Even then, the duo wrote that their conclusions are based on small and possibly unrepresentative patterns. And after fifteen years Trinkaus completely doubled his idea, and later found that similar patterns of injuries were found among Pleistocene people who lived with Neanderthals. The hypothesis of the rodeo rider, he said, should be "more qualified if not simply withdrawn" (Trinkaus refused to interview him for this story).
But the hypothesis and the broader notion of highly traumatized Neanderthals were as firm as the imaginary neanderthal to the mammoth's back in the folk consciousness. Some researchers claimed that their often broken bodies would have stopped the Neanderthal to effectively transfer technology skills to one another. Others argued that they could survive their common wounds only with medical health.
But in a new study, the largest of its kind – Katerina Harvati and her colleagues at the University of Tübingen have shown that head injuries were not so common in Neanderthals and certainly no more than in modern Homo sapiens. "This means that the Neanderthal trauma does not require its own specific explanations, and that the risk and danger were so much a part of the life of Neanderthals as they were in the possession of the evolutionary past," writes Marta Mirazon Lahr of the University of Cambridge, editor-in-chief.
"The [high frequency of] head trauma was used to claim that they were more violent or hunted in a more special way, "says Harvati." We have taken one of these for this.
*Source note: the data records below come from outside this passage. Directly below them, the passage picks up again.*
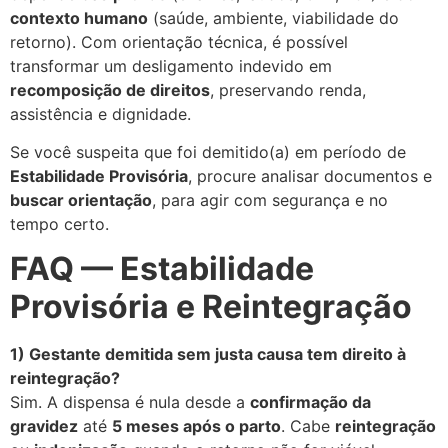
contexto humano
(saúde, ambiente, viabilidade do
retorno). Com orientação técnica, é possível
transformar um desligamento indevido em
recomposição de direitos
, preservando renda,
assistência e dignidade.
Se você suspeita que foi demitido(a) em período de
Estabilidade Provisória
, procure analisar documentos e
buscar orientação
, para agir com segurança e no
tempo certo.
FAQ — Estabilidade
Provisória e Reintegração
1) Gestante demitida sem justa causa tem direito à
reintegração?
Sim. A dispensa é nula desde a
confirmação da
gravidez
até
5 meses após o parto
. Cabe
reintegração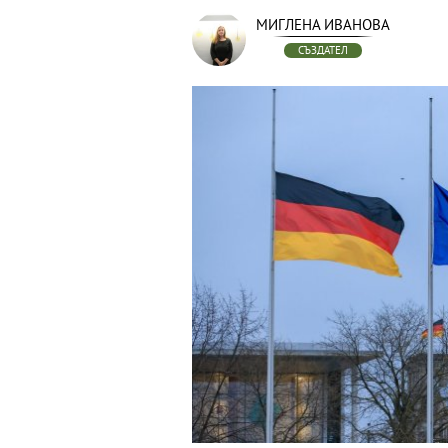
МИГЛЕНА ИВАНОВА
СЪЗДАТЕЛ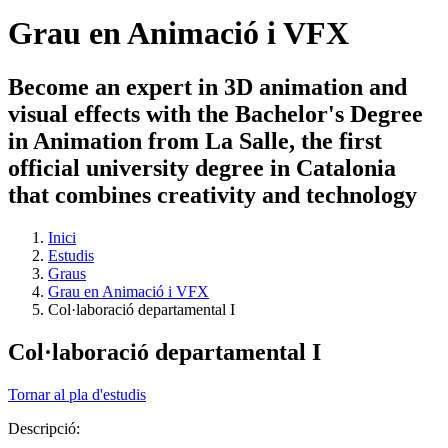
Grau en Animació i VFX
Become an expert in 3D animation and
visual effects with the Bachelor's Degree
in Animation from La Salle, the first
official university degree in Catalonia
that combines creativity and technology
Inici
Estudis
Graus
Grau en Animació i VFX
Col·laboració departamental I
Col·laboració departamental I
Tornar al pla d'estudis
Descripció: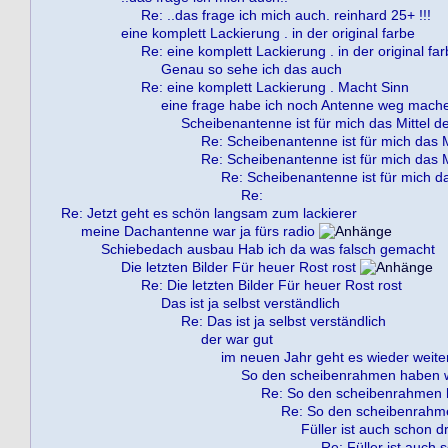
Re: ..das frage ich mich auch. reinhard 25+ !!!
eine komplett Lackierung . in der original farbe
Re: eine komplett Lackierung . in der original fa
Genau so sehe ich das auch
Re: eine komplett Lackierung . Macht Sinn
eine frage habe ich noch Antenne weg mach
Scheibenantenne ist für mich das Mittel d
Re: Scheibenantenne ist für mich das M
Re: Scheibenantenne ist für mich das M
Re: Scheibenantenne ist für mich da
Re:
Re: Jetzt geht es schön langsam zum lackierer
meine Dachantenne war ja fürs radio
Schiebedach ausbau Hab ich da was falsch gemacht
Die letzten Bilder Für heuer Rost rost
Re: Die letzten Bilder Für heuer Rost rost
Das ist ja selbst verständlich
Re: Das ist ja selbst verständlich
der war gut
im neuen Jahr geht es wieder weite
So den scheibenrahmen haben wi
Re: So den scheibenrahmen h
Re: So den scheibenrahme
Füller ist auch schon dr
Re: Füller ist auch 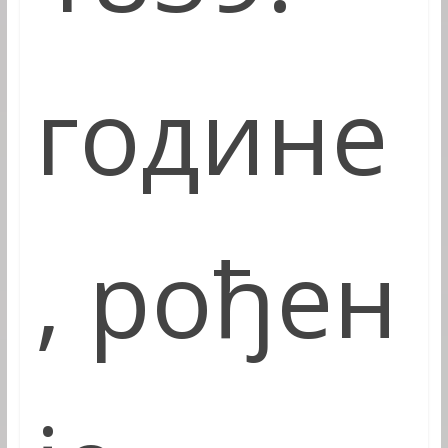
године
, рођен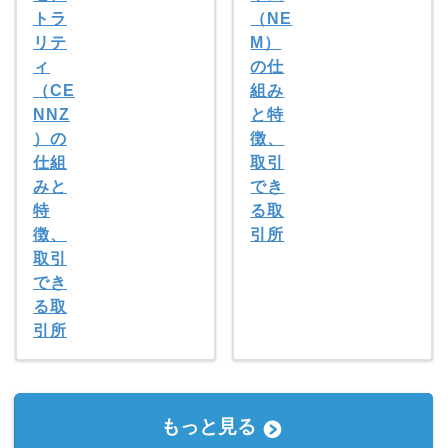
トラ
（NE
リテ
M）
ィ
の仕
（CE
組み
NNZ
と特
）の
徴、
仕組
取引
みと
でき
特
る取
徴、
引所
取引
でき
る取
引所
もっと見る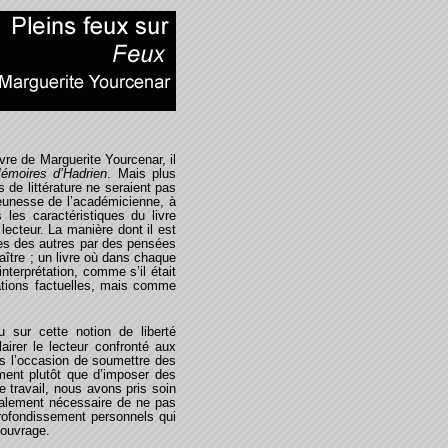
vre de Marguerite Yourcenar, il
moires d’Hadrien
. Mais plus
 de littérature ne seraient pas
jeunesse de l’académicienne, à
 les caractéristiques du livre
ecteur. La manière dont il est
nes des autres par des pensées
aître ; un livre où dans chaque
terprétation, comme s’il était
mations factuelles, mais comme
sur cette notion de liberté
lairer le lecteur confronté aux
ous l’occasion de soumettre des
ement plutôt que d’imposer des
e travail, nous avons pris soin
également nécessaire de ne pas
profondissement personnels qui
 ouvrage.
It is important to re-examine our assumptions about their behavior. "
Other studies have come to similar conclusions, but no one has looked at such a large number of skeletons, says Rebecca Wragg Sykes, an archaeologist at the University of Bordeaux, a Neanderthal student. "Real [helps] to return to the persistent image of the Neanderthals, because they have heavily destroyed bodies, "she says. This painting insisted partly because it seemed to be a probable reason why we they should be more successful. Having clear data to refute that, on the basis of a really good sample size, [adds to] a growing view that there are many similarities in behavior between two species. "
This study is complemented by the constant transformation of Neanderthals, which have long been presented as brutal and impersonal. It is now clear that they made tools, used fire, made art, buried their dead, and perhaps even had a language.
Harvati's colleague Judith Beier compared the previous studies to the skulls of 114 Neanderthals and 90 modern humans who all lived in Europe and Asia between 20,000 and 80,000 years ago. (The term "modern man" refers here Homo sapiens, and not current people.) It was estimated that between 4 and 33 percent of Neanderthals would have some sort of head injury, compared with 2 to 34 percent of modern modern humans.